Today the DOW finished up 47 points, the SPX was up .5%, the NDX gained a small .1%, and the RUT gained the most with a 1.3% advance.
Two news items set the stage for today; the first was that GMAC won approval from the Federal Reserve to become a “bank” which will allow it to offload a lot of its bad debts onto the taxpayer. So, instead of those bad debts being defaulted upon through the bankruptcy process, they will eventually become a part of the indebtedness of America. Words cannot describe how screwed up that is.
The other news is that multiple reports are showing that this retail Christmas season is one of the worst on record. No surprise there, and not to be a Scrooge, but if never ending sales growth over Christmas is your goal, then that only goes to show how screwed up that is as well.
Speaking of never ending growth, I think I’m going to post that great video series by the good Dr. Bartlett – “The Most IMPORTANT Video You'll Ever See.” That’s a great video. If you haven’t seen the entire 8 parts (about 10 minutes each), you should take the time this weekend, it’s worth it and will help you understand the math behind our never ending attempt to inflate the economy (impossible).
At any rate, the technical landscape has not changed much at all over the past couple of days. Volume has been VERY low, so it’s difficult to get a reliable read, that’s part of the problem with holiday weeks, and why I chose not to play at all the past couple of sessions.
We finished overbought on the 10, 30, and 60 minute stochastic fast, but the slow shows there could still be a little more upside in the very short term, but that condition points to lower prices sometime early in the week.

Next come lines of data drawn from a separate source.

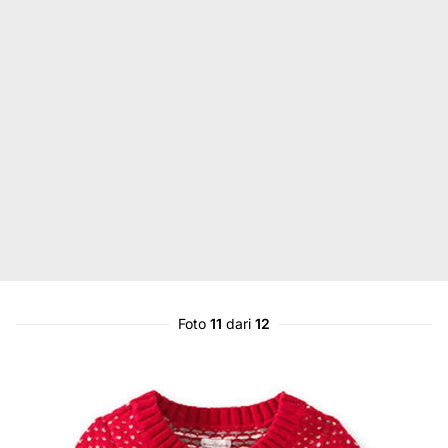
Foto
11
dari
12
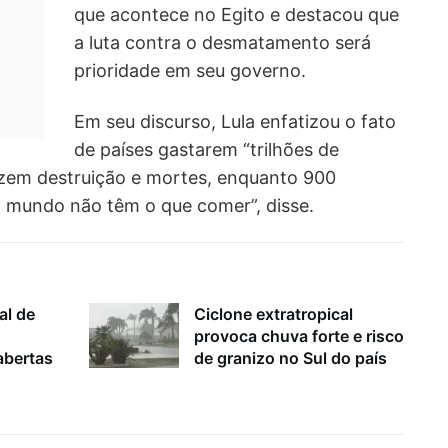
que acontece no Egito e destacou que
a luta contra o desmatamento será
prioridade em seu governo.
Em seu discurso, Lula enfatizou o fato
de países gastarem “trilhões de
azem destruição e mortes, enquanto 900
 mundo não têm o que comer”, disse.
al de
Ciclone extratropical
provoca chuva forte e risco
bertas
de granizo no Sul do país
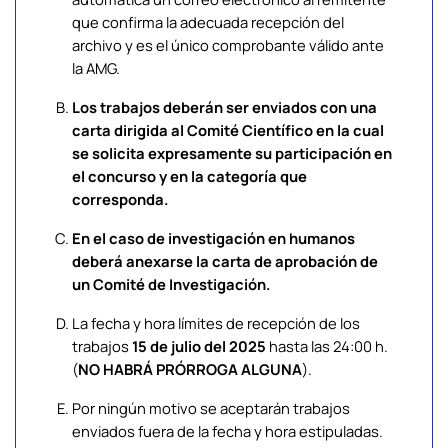
que confirma la adecuada recepción del
archivo y es el único comprobante válido ante
la AMG.
Los trabajos deberán ser enviados con una
carta dirigida al Comité Científico en la cual
se solicita expresamente su participación en
el concurso y en la categoría que
corresponda.
En el caso de investigación en humanos
deberá anexarse la carta de aprobación de
un Comité de Investigación.
La fecha y hora límites de recepción de los
trabajos
15 de julio del 2025
hasta las 24:00 h.
(
NO HABRÁ PRÓRROGA ALGUNA
).
Por ningún motivo se aceptarán trabajos
enviados fuera de la fecha y hora estipuladas.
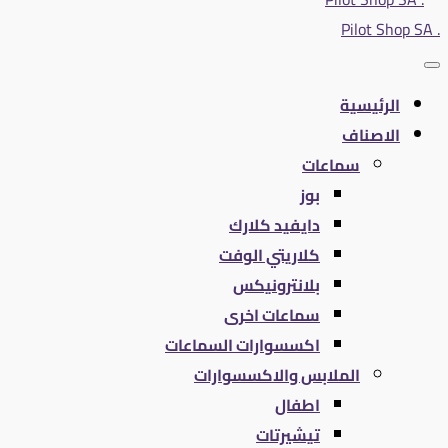
. Pilot Shop SA
الرئيسية
الاصناف
سماعات
بوز
دايفيد كلارك
كلاريتي الوفت
بلانترونيكس
سماعات اخرى
اكسسوارات السماعات
الملابس والاكسسوارات
اطفال
تيشيرتات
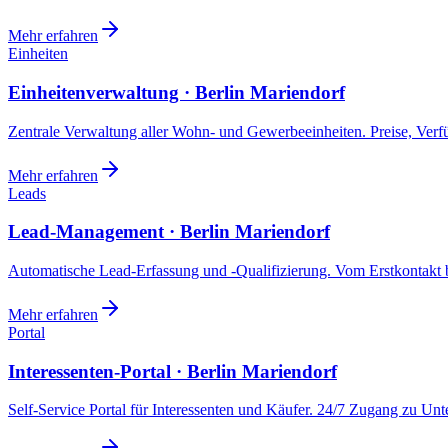
Mehr erfahren
Einheiten
Einheitenverwaltung · Berlin Mariendorf
Zentrale Verwaltung aller Wohn- und Gewerbeeinheiten. Preise, Ver
Mehr erfahren
Leads
Lead-Management · Berlin Mariendorf
Automatische Lead-Erfassung und -Qualifizierung. Vom Erstkontakt b
Mehr erfahren
Portal
Interessenten-Portal · Berlin Mariendorf
Self-Service Portal für Interessenten und Käufer. 24/7 Zugang zu Un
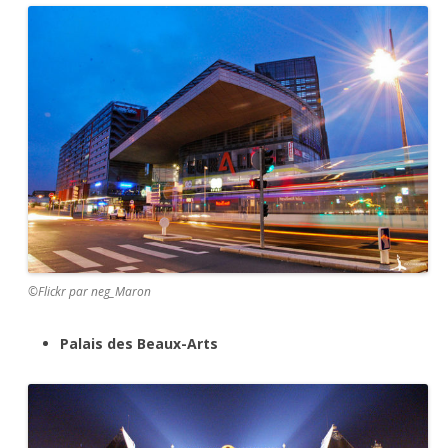
©Flickr par neg_Maron
Palais des Beaux-Arts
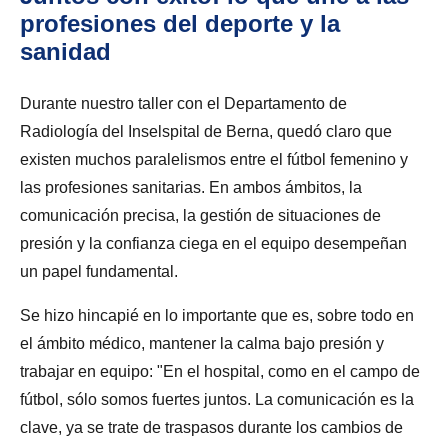
profesiones del deporte y la
sanidad
Durante nuestro taller con el Departamento de
Radiología del Inselspital de Berna, quedó claro que
existen muchos paralelismos entre el fútbol femenino y
las profesiones sanitarias. En ambos ámbitos, la
comunicación precisa, la gestión de situaciones de
presión y la confianza ciega en el equipo desempeñan
un papel fundamental.
Se hizo hincapié en lo importante que es, sobre todo en
el ámbito médico, mantener la calma bajo presión y
trabajar en equipo: "En el hospital, como en el campo de
fútbol, sólo somos fuertes juntos. La comunicación es la
clave, ya se trate de traspasos durante los cambios de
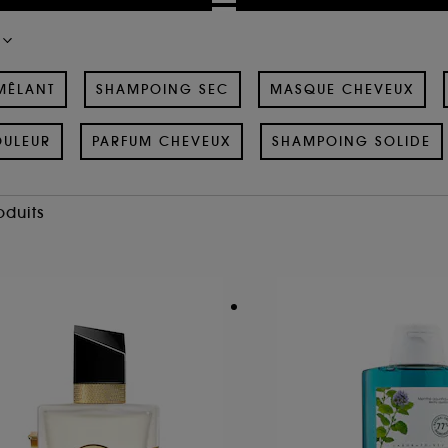
MÊLANT
SHAMPOING SEC
MASQUE CHEVEUX
OULEUR
PARFUM CHEVEUX
SHAMPOING SOLIDE
oduits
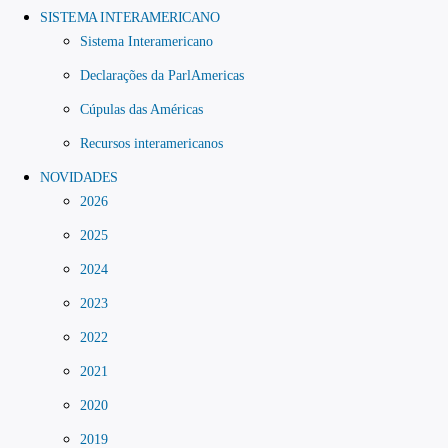
SISTEMA INTERAMERICANO
Sistema Interamericano
Declarações da ParlAmericas
Cúpulas das Américas
Recursos interamericanos
NOVIDADES
2026
2025
2024
2023
2022
2021
2020
2019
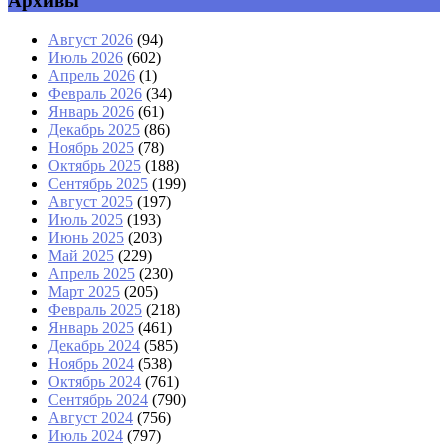
Архивы
Август 2026
(94)
Июль 2026
(602)
Апрель 2026
(1)
Февраль 2026
(34)
Январь 2026
(61)
Декабрь 2025
(86)
Ноябрь 2025
(78)
Октябрь 2025
(188)
Сентябрь 2025
(199)
Август 2025
(197)
Июль 2025
(193)
Июнь 2025
(203)
Май 2025
(229)
Апрель 2025
(230)
Март 2025
(205)
Февраль 2025
(218)
Январь 2025
(461)
Декабрь 2024
(585)
Ноябрь 2024
(538)
Октябрь 2024
(761)
Сентябрь 2024
(790)
Август 2024
(756)
Июль 2024
(797)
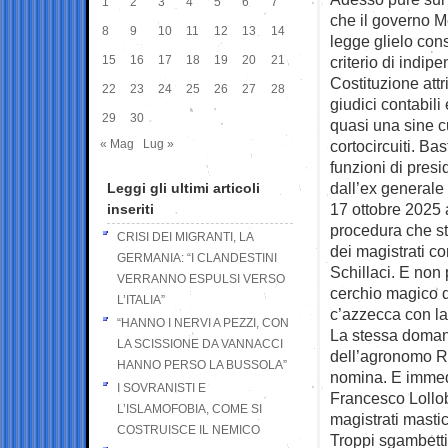
1
2
3
4
5
6
7
che il governo M
8
9
10
11
12
13
14
legge glielo con
15
16
17
18
19
20
21
criterio di indip
Costituzione att
22
23
24
25
26
27
28
giudici contabili
29
30
quasi una sine cu
« Mag
Lug »
cortocircuiti. Ba
funzioni di pres
dall’ex generale 
Leggi gli ultimi articoli
17 ottobre 2025 a
inseriti
procedura che st
CRISI DEI MIGRANTI, LA
dei magistrati c
GERMANIA: “I CLANDESTINI
Schillaci. E non
VERRANNO ESPULSI VERSO
cerchio magico d
L’ITALIA”
c’azzecca con la
“HANNO I NERVI A PEZZI, CON
La stessa domand
LA SCISSIONE DA VANNACCI
dell’agronomo Ra
HANNO PERSO LA BUSSOLA”
nomina. E immed
I SOVRANISTI E
Francesco Lollob
L’ISLAMOFOBIA, COME SI
magistrati masti
COSTRUISCE IL NEMICO
Troppi sgambetti.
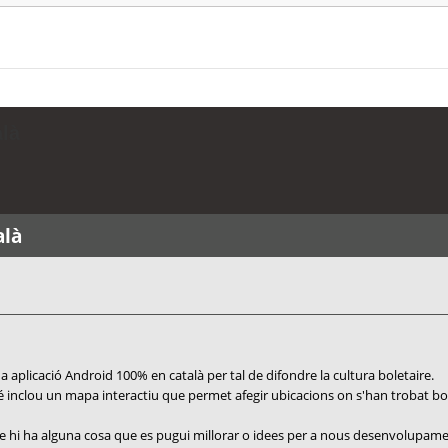
alà
alà
aplicació Android 100% en català per tal de difondre la cultura boletaire.
é inclou un mapa interactiu que permet afegir ubicacions on s'han trobat bolet
que hi ha alguna cosa que es pugui millorar o idees per a nous desenvolupame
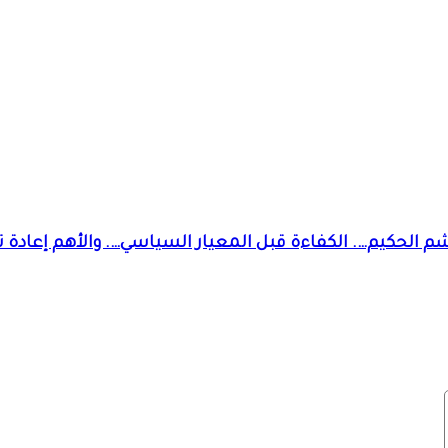
الحكيم…. الكفاءة قبل المعيار السياسي…. والأهم إعادة تو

I’m going to put up just one chart today, and that’s of the DIA (DOW ETF) 3 month daily. Yes, the past two days have been the lowest volume days of the year. Note the volume pattern though, higher volume on sell-offs, diminishing volume on advances or even sideways moves. Also note how small the range was on the past two days – not even worth mentioning, other than that type of action brings the volatility indexes down. It also bought time and you can see that it allowed the daily fast stochastic to level off right on the oversold line. The slow needs to most likely come down some more before the next significant run higher. Also note how the Bollinger bands are narrowing down on each other. That Bollinger squeeze usually means that a sharp move is coming pretty soon. I also drew in yet another new potential triangle (green).
We’re right in the middle of a turn window and I expect that as volume begins to pick up after the first of year that the medium term trend will become clear. Overall we’re still in the same old range, but end of year seasonality means that we could easily continue to drift higher until we’re into January.
I think we have another eye opening year ahead in 2009, it’s probably wise to take this lull in activity to recharge your batteries. The economy impacts people’s emotions and psyche – it’s draining regardless of whether the headlines directly affect you or not.
Have a good evening and weekend. I’ll be back at writing and posting interesting material now that Christmas is behind us.